What needs to be done:
Each line below must be reproduced exactly as it stands. Pictures stay out of the copy.
(Beginning of Data for analysis)
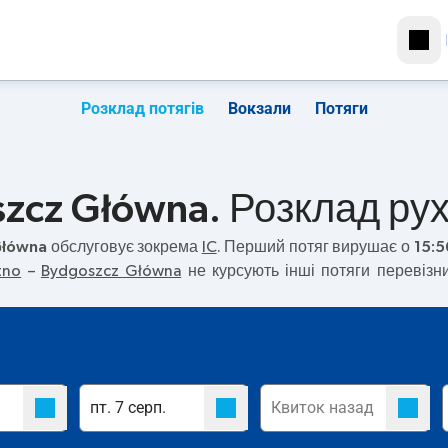
Розклад потягів
Вокзали
Потяги
zcz Główna. Розклад рух
Główna
обслуговує зокрема
IC
. Перший потяг вирушає о
15:5
tno
–
Bydgoszcz Główna
не курсують інші потяги перевізни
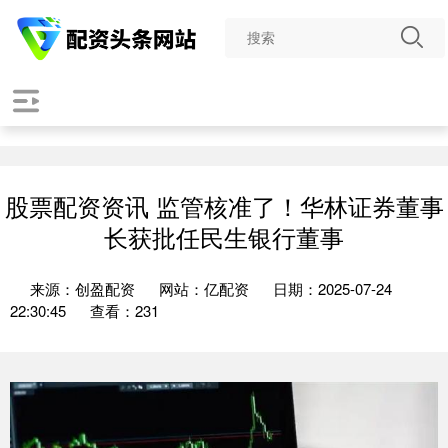
股票配资资讯 监管核准了！华林证券董事
长获批任民生银行董事
来源：创盈配资
网站：亿配资
日期：2025-07-24
22:30:45
查看：231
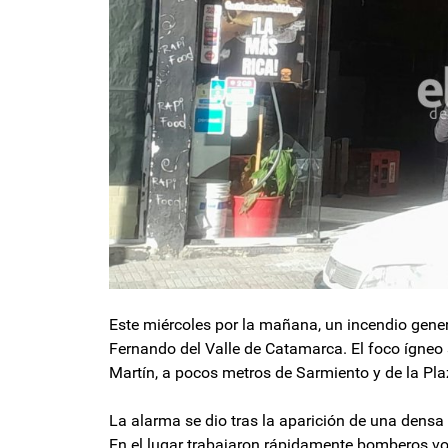
Este miércoles por la mañana, un incendio gene
Fernando del Valle de Catamarca. El foco ígneo
Martín, a pocos metros de Sarmiento y de la Pl
La alarma se dio tras la aparición de una dens
En el lugar trabajaron rápidamente bomberos vol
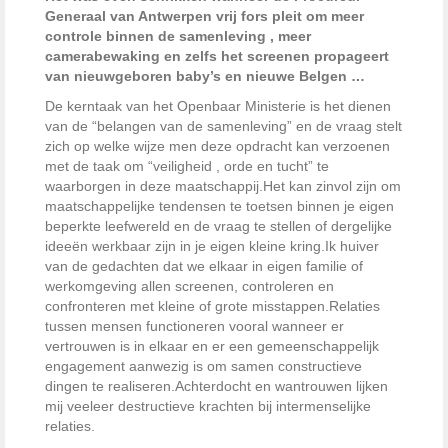
Generaal van Antwerpen vrij fors pleit om meer
controle binnen de samenleving , meer
camerabewaking en zelfs het screenen propageert
van nieuwgeboren baby’s en nieuwe Belgen …
De kerntaak van het Openbaar Ministerie is het dienen
van de “belangen van de samenleving” en de vraag stelt
zich op welke wijze men deze opdracht kan verzoenen
met de taak om “veiligheid , orde en tucht” te
waarborgen in deze maatschappij.
Het kan zinvol zijn om
maatschappelijke tendensen te toetsen binnen je eigen
beperkte leefwereld en de vraag te stellen of dergelijke
ideeën werkbaar zijn in je eigen kleine kring.Ik huiver
van de gedachten dat we elkaar in eigen familie of
werkomgeving allen screenen, controleren en
confronteren met kleine of grote misstappen.Relaties
tussen mensen functioneren vooral wanneer er
vertrouwen is in elkaar en er een gemeenschappelijk
engagement aanwezig is om samen constructieve
dingen te realiseren.Achterdocht en wantrouwen lijken
mij veeleer destructieve krachten bij intermenselijke
relaties.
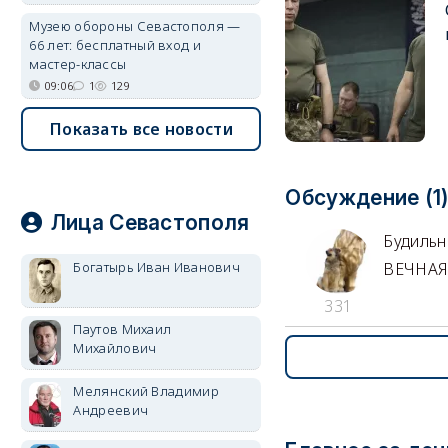
Музею обороны Севастополя —
66 лет: бесплатный вход и
мастер-классы
09:06
1
129
Показать все новости
Обсуждение (1
Лица Севастополя
Будильн
Богатырь Иван Иванович
ВЕЧНАЯ 
331
Паутов Михаил
Михайлович
Мелянский Владимир
Андреевич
(End of Data for analysis)
Answer to this problem:
Розклад потягів
Вокзали
Потяги
zcz Główna. Розклад рух
Główna
обслуговує зокрема
IC
. Перший потяг вирушає о
15:5
tno
–
Bydgoszcz Główna
не курсують інші потяги перевізни
股票配资资讯 监管核准了！华林证券董事
长获批任民生银行董事
来源：创盈配资
网站：亿配资
日期：2025-07-24
22:30:45
查看：231
Este miércoles por la mañana, un incendio gene
Fernando del Valle de Catamarca. El foco ígneo
Martín, a pocos metros de Sarmiento y de la Pl
La alarma se dio tras la aparición de una dens
En el lugar trabajaron rápidamente bomberos vol
Generaal van Antwerpen vrij fors pleit om meer
controle binnen de samenleving , meer
camerabewaking en zelfs het screenen propageert
van nieuwgeboren baby’s en nieuwe Belgen …
De kerntaak van het Openbaar Ministerie is het dienen
van de “belangen van de samenleving” en de vraag stelt
zich op welke wijze men deze opdracht kan verzoenen
met de taak om “veiligheid , orde en tucht” te
waarborgen in deze maatschappij.
Het kan zinvol zijn om
maatschappelijke tendensen te toetsen binnen je eigen
beperkte leefwereld en de vraag te stellen of dergelijke
ideeën werkbaar zijn in je eigen kleine kring.Ik huiver
van de gedachten dat we elkaar in eigen familie of
werkomgeving allen screenen, controleren en
confronteren met kleine of grote misstappen.Relaties
tussen mensen functioneren vooral wanneer er
vertrouwen is in elkaar en er een gemeenschappelijk
engagement aanwezig is om samen constructieve
dingen te realiseren.Achterdocht en wantrouwen lijken
mij veeleer destructieve krachten bij intermenselijke
relaties.
Музею обороны Севастополя —
66 лет: бесплатный вход и
мастер-классы
09:06
1
129
Показать все новости
Обсуждение (1
Лица Севастополя
Будильн
Богатырь Иван Иванович
ВЕЧНАЯ 
331
Паутов Михаил
Михайлович
Мелянский Владимир
Андреевич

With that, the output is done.